• WHAT IS BEING ASKED
Across the entries below, how many lines include the word "from"? Reply with only the number.

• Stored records
--- START ---
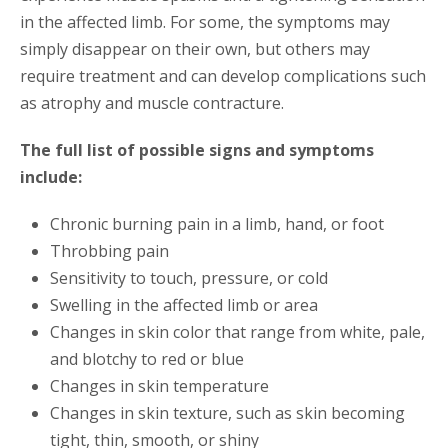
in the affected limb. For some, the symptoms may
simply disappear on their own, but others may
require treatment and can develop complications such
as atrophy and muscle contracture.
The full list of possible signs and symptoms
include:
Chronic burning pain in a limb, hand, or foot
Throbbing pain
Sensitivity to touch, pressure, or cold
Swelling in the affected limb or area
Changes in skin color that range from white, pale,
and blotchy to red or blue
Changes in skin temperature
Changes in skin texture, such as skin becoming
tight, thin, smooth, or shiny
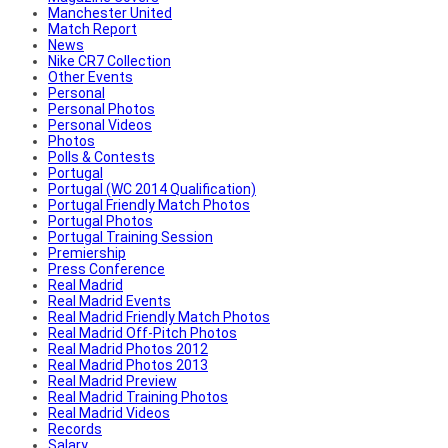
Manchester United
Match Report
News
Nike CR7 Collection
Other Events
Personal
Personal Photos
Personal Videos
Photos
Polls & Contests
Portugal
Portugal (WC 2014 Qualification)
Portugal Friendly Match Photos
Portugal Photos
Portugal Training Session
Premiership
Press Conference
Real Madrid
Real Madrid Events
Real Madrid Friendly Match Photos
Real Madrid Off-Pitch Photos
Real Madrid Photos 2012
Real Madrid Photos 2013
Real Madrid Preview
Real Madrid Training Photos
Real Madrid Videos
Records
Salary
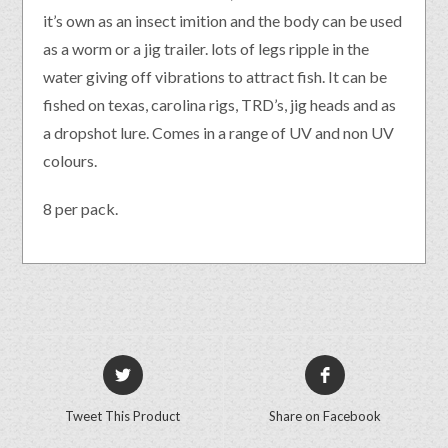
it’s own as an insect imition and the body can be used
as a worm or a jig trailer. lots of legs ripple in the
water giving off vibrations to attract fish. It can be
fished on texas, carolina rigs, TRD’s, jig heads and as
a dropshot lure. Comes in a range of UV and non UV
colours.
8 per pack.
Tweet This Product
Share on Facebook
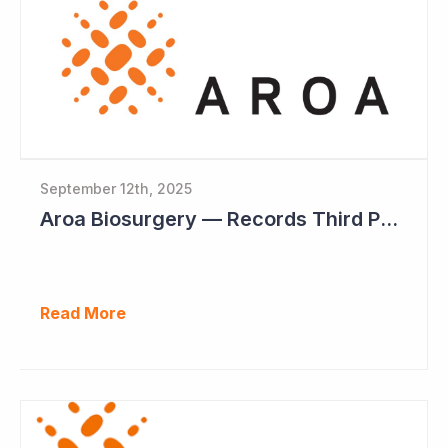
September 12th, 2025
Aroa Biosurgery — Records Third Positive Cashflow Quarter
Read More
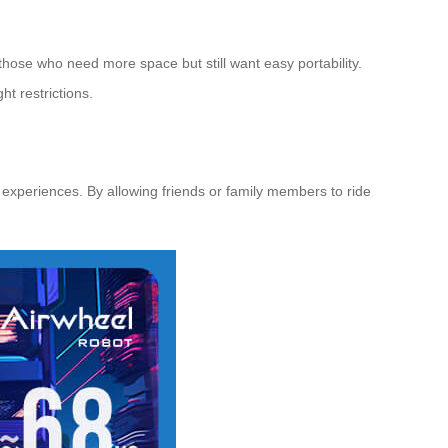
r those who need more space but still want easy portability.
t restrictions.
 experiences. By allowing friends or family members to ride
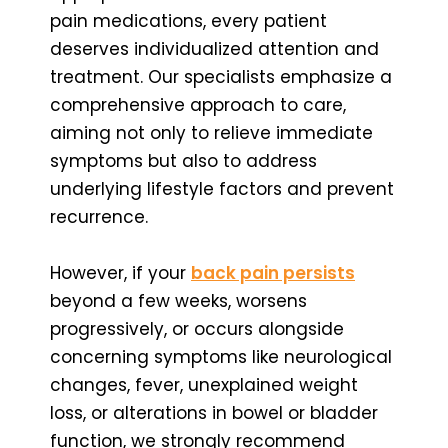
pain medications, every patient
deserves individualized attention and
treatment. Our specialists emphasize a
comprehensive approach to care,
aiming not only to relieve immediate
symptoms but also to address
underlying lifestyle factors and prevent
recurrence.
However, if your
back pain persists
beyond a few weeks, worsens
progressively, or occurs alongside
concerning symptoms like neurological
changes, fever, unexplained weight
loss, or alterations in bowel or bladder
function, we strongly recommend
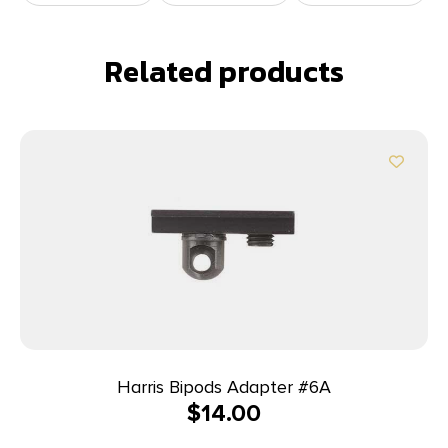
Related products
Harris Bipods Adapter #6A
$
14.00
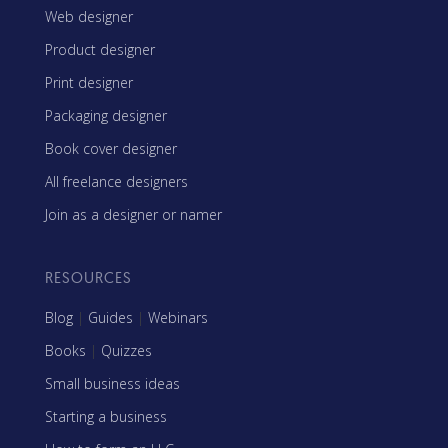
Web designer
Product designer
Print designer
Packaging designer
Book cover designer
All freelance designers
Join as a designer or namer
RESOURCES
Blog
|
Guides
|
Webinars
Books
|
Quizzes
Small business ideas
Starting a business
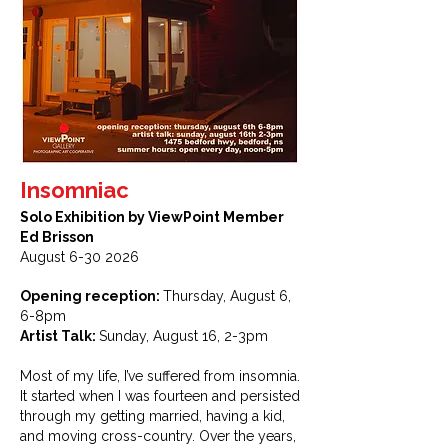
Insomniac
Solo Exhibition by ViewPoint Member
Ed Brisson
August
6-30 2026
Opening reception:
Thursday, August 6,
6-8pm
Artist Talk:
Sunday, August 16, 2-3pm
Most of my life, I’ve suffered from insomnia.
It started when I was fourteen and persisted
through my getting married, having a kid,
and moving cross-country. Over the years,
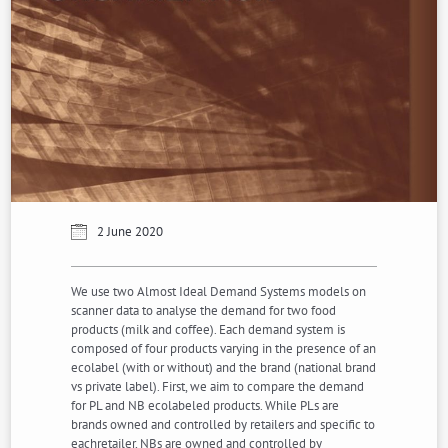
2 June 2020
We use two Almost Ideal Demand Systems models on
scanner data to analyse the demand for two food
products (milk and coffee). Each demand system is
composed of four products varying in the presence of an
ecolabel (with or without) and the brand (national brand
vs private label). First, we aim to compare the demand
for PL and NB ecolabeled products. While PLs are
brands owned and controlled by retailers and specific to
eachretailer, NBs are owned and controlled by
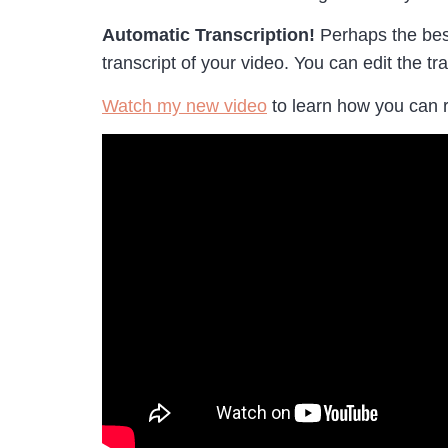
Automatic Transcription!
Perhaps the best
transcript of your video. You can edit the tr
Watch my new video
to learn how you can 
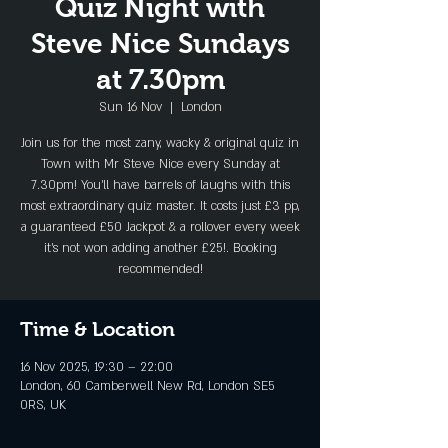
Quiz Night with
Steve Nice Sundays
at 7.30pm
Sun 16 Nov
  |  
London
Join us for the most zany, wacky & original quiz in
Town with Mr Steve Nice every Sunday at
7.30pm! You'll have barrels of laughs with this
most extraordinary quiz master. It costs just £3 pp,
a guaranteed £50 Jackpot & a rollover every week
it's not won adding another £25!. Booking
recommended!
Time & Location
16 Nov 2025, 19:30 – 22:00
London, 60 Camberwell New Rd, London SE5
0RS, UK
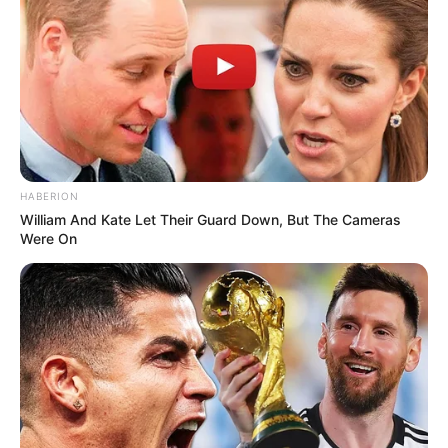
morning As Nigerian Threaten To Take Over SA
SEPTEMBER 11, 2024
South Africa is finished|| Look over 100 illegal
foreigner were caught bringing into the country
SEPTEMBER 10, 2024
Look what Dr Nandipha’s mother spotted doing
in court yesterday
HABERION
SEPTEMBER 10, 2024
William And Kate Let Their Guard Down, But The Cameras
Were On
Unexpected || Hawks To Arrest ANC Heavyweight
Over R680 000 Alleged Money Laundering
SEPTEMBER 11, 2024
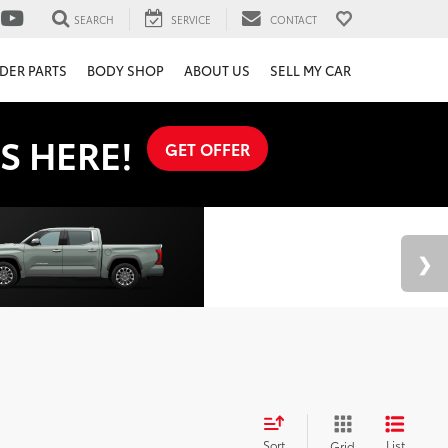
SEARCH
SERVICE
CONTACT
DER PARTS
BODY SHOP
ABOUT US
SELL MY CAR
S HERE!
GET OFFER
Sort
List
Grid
--- END ---
• EXERCISE SOLUTION
2